The ensemble needs to have an understanding of what the performance means for us. Then what we try to do is give the audience, through the style of presentation, the problem of the thing that they are watching. The audience is not observing our journey as characters through the narrative. We are instead presenting a set of ideas and concepts and ways of thinking which the audience are being asked to piece together every single night, with us and for us.
Humour is the point at which the audience’s possibilities are opened up. Octavio Paz once said that humour renders everything it touches ambiguous. This is a very politically active space to be in. Humour is vital in all our theatre.
At the opposite extreme is violence. It closes off options and causes decisions. In The Sports Edition there is a section when we act violence on Kha. This was made in response to One Nation and their targeting of Asians and Indigenous Australians. And the audience is identifying with the fact that here is a guy who’s feeling that every single value in his world is diminishing as a result of the political agendas that are being acted out on the street and that diminishment becomes a problem for us as citizens of Australia.

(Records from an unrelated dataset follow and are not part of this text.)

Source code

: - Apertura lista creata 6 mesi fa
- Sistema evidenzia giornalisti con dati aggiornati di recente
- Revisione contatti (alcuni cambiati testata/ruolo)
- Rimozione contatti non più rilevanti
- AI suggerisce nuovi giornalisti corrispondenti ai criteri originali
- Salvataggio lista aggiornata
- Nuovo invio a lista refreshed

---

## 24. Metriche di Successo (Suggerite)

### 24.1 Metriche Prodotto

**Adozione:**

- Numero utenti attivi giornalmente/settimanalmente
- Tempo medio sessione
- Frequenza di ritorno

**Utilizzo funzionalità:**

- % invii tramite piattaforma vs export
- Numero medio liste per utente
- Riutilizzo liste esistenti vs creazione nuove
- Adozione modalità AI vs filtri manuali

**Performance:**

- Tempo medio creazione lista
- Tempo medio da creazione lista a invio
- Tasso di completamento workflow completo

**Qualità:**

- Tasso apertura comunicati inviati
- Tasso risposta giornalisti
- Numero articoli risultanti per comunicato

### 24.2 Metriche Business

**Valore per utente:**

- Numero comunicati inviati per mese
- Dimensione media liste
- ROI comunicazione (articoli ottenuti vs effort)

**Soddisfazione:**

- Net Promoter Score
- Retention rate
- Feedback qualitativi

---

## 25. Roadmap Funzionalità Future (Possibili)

It also becomes a problem for us as members of the company because the working through of that whole process of beating him up and constructing a choreography and language for it can be quite traumatic. You make a decision whether you go on, and obviously the decision has to rest with the person who is at the centre of the violence. We all have to ask ourselves, ‘Are we going too far?’
The paralysis one feels at the moment of witnessing violence is a really dynamic situation in which we find ourselves more and more as the world becomes more overtly violent. But this moment at which the audience decides whether or not to engage or step in to halt the violence is the point at which action, social action, is made decisive.
Where are you placed within the work you make?
When I hear questions like that I feel like the work is diminished because the work is not essentially mine. It is the audience’s. Also, the representation of my work is not just about me in my space because I work collaboratively with other people. And because I work as an artist, I work from the danger zone of the unknown where too much analysis from a personal point of view can close up so many possibilities.
The moment at which you remain within your work is the moment at which you continually leave it. There is no sense in identifying what any single piece means in my personal life, because it is part of a continuum of a series of landscapes in which I live and work simultaneously.
The story within a performance is not about me, but essentially it has parts of me in it. I take the prime authorial role, but the pleasure of collaboration allows my 2-dimensional vision to be expanded into the 3-dimensional world of working with a group of people whose intelligences and imaginations constantly contribute to every facet of every show.
nyid’s annual workshop & research program in August will initiate the company’s social capital fund, which will contribute part-proceeds to an independent social welfare agency. Next year nyid will use the fund as a challenge program to lever an equal donation from targeted private sector and philanthropic organisations. David Pledger has been awarded a Churchill fellowship to travel to Germany, Senegal, New York and Denmark.